Although it won’t take the first case (*Teste*), because it seems that there is no space after the second asterisk. In this case, if you want to also catch asterisk at the end, it would have to be:

/(\*)[^\s][^*]*(?<! )\*( |$)/

In the end we have ( |$) (a space or the end of the string), but before the second asterisk also includes a negative lookbehind to ensure that before he has a space (otherwise he would also take *Teste *, but you implied that it’s not to take this case).

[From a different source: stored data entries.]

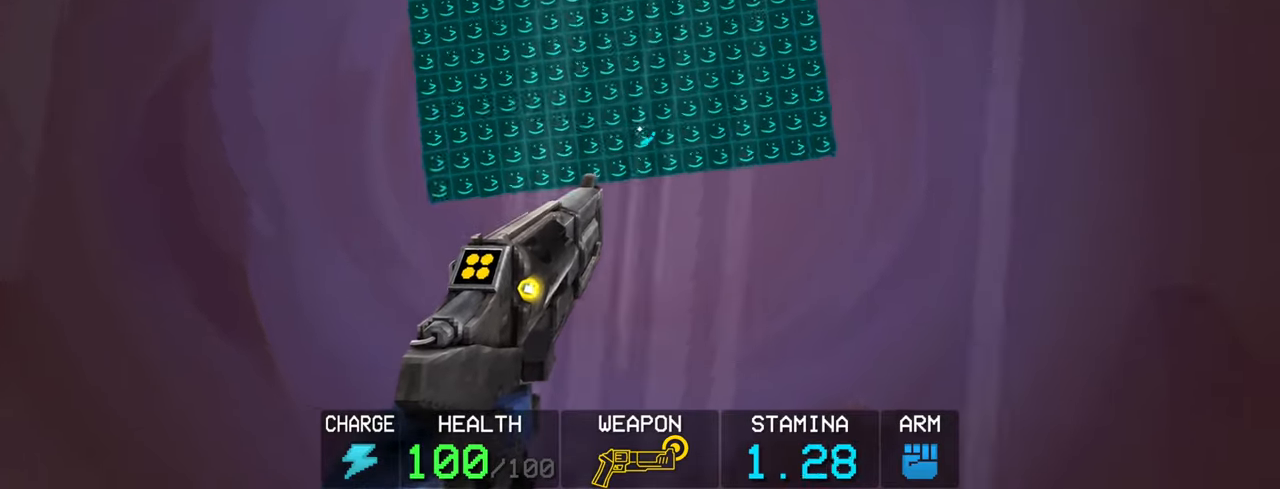
{"keys": ["w"], "mouse": [], "events": [[150, "c", "down"], [283, "c", "up"]]}
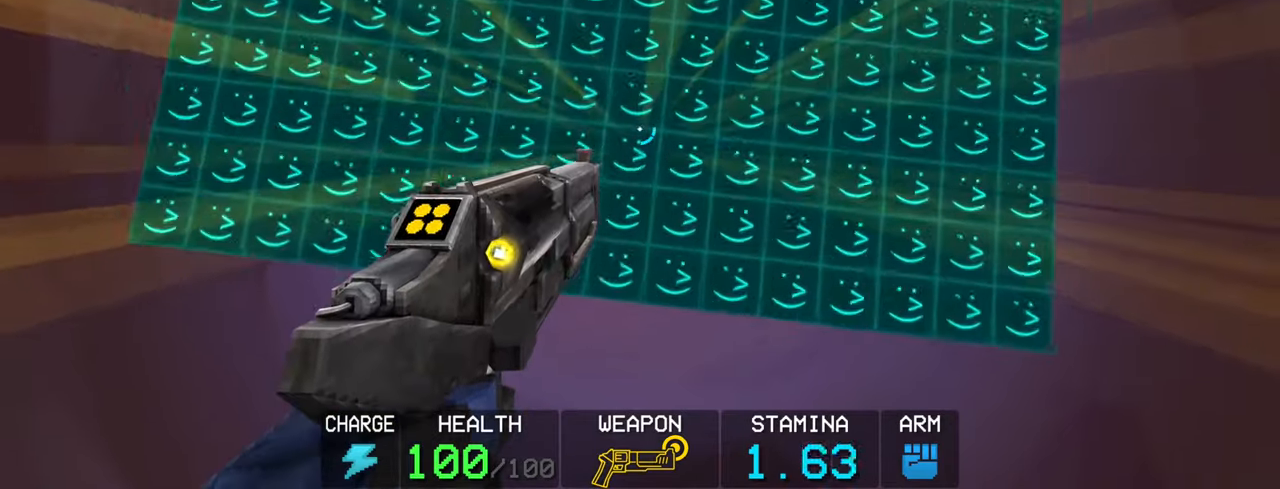
{"keys": [], "mouse": [], "events": [[300, "space", "down"], [333, "w", "up"], [383, "space", "up"]]}
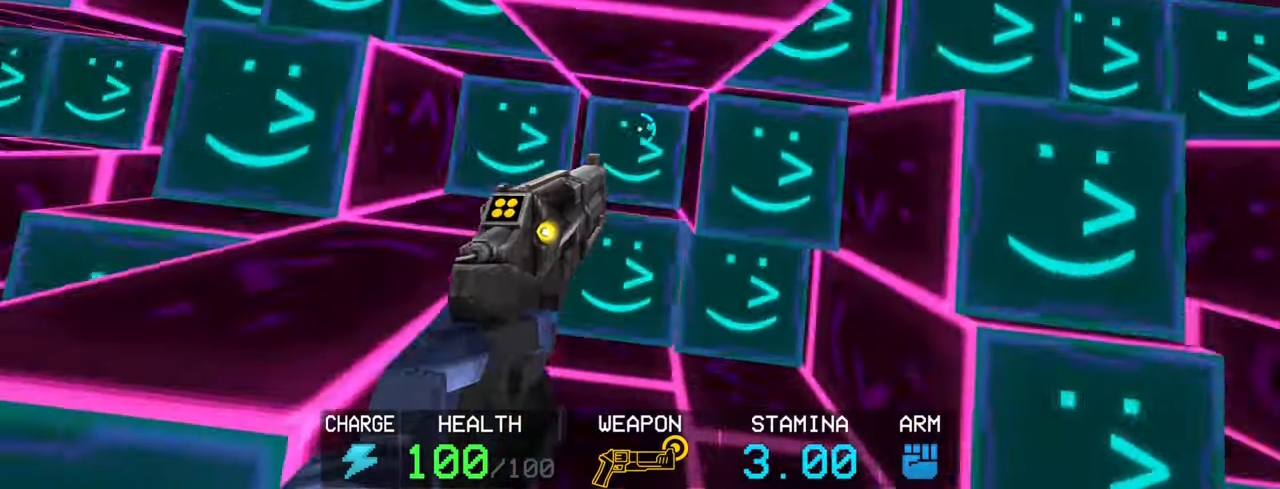
{"keys": [], "mouse": ["right"], "events": [[267, "mouse_right", "down"], [400, "mouse_right", "up"], [500, "mouse_right", "down"]]}
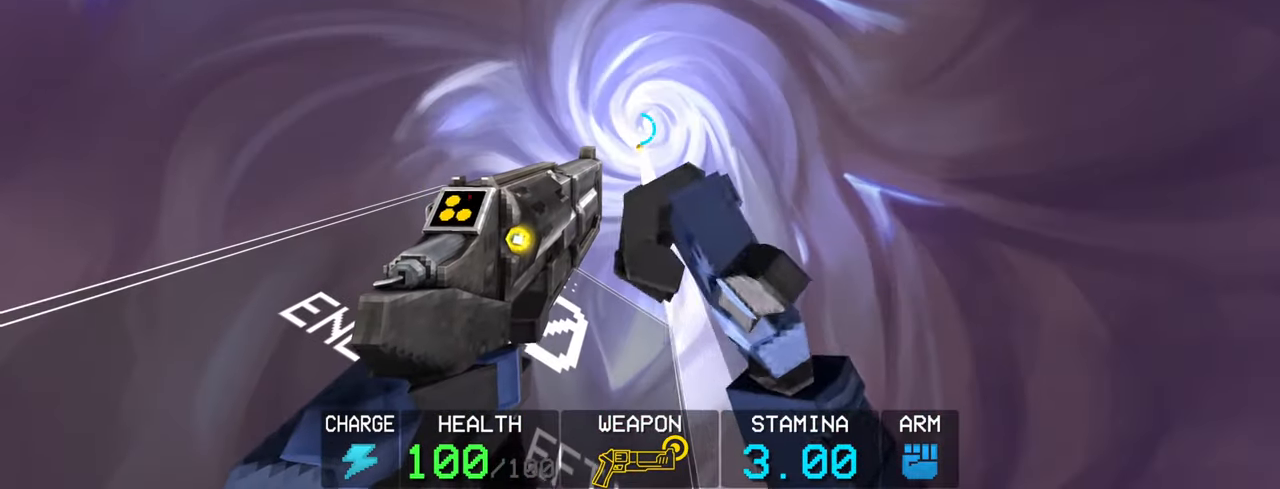
{"keys": [], "mouse": [], "events": [[100, "mouse_right", "up"], [283, "mouse_right", "down"], [383, "mouse_right", "up"]]}
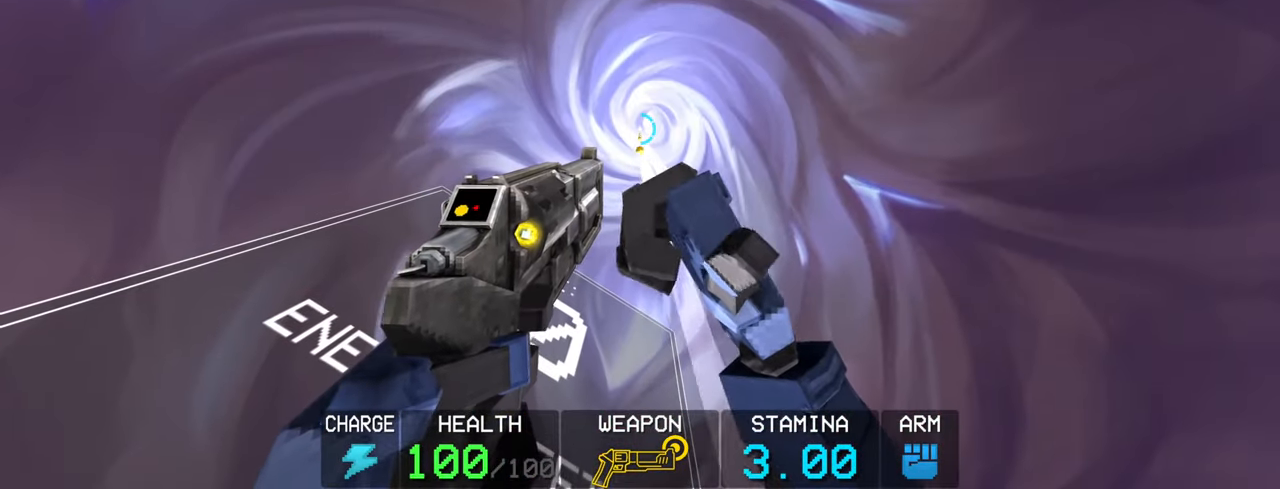
{"keys": [], "mouse": [], "events": [[250, "mouse_right", "down"], [350, "mouse_right", "up"]]}
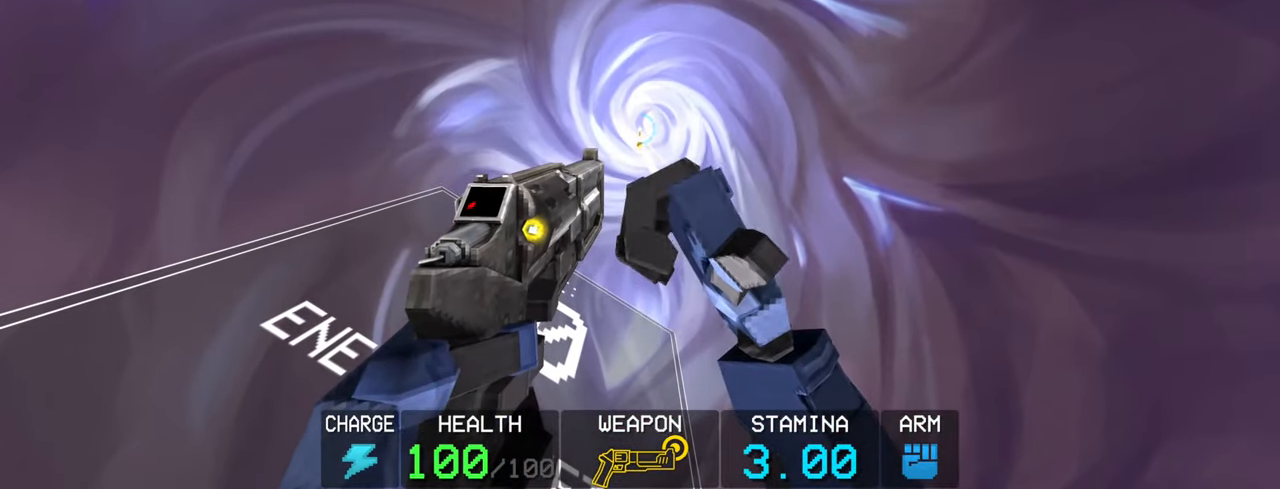
{"keys": [], "mouse": [], "events": []}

And of course this is only for the asterisk, but your regex is considering several other cases, such as _, ~, @@ and %%, then I would be:

/(\*|_|~|@@|%%)([^\s].*?)\1 /

Or, if you want to consider the case where the second occurrence may be at the end (and not necessarily followed by space), in addition to not having space before the second occurrence:

/(\*|_|~|@@|%%)([^\s].*?)(?<! )\1( |$)/

Ex:

var regex = /(\*|_|~|@@|%%)([^\s].*?)(?<! )\1( |$)/;
var textos = ['*Teste*', '*Teste *', '*Teste*ok', '* Teste* ok', '*Teste* ok', '@@teste@@'];
for (var texto of textos) {
    if (regex.test(texto)) {
        console.log(texto);
    }
}


Remembering that the flags gm that you used may or may not make a difference:

  • the g fetches all occurrences (ie if the string has more than one will bring all). If you just want to catch an occurrence, the g is not necessary
  • the m changes the behavior of $: the normal is that it indicates only the end of the string, but with the m, the $ also indicates the end of a line

Finally, the short cut \s not only picks up spaces, as it can also consider other things like TAB and line breaks (see here for more details). If you only want spaces, exchange it for a single space.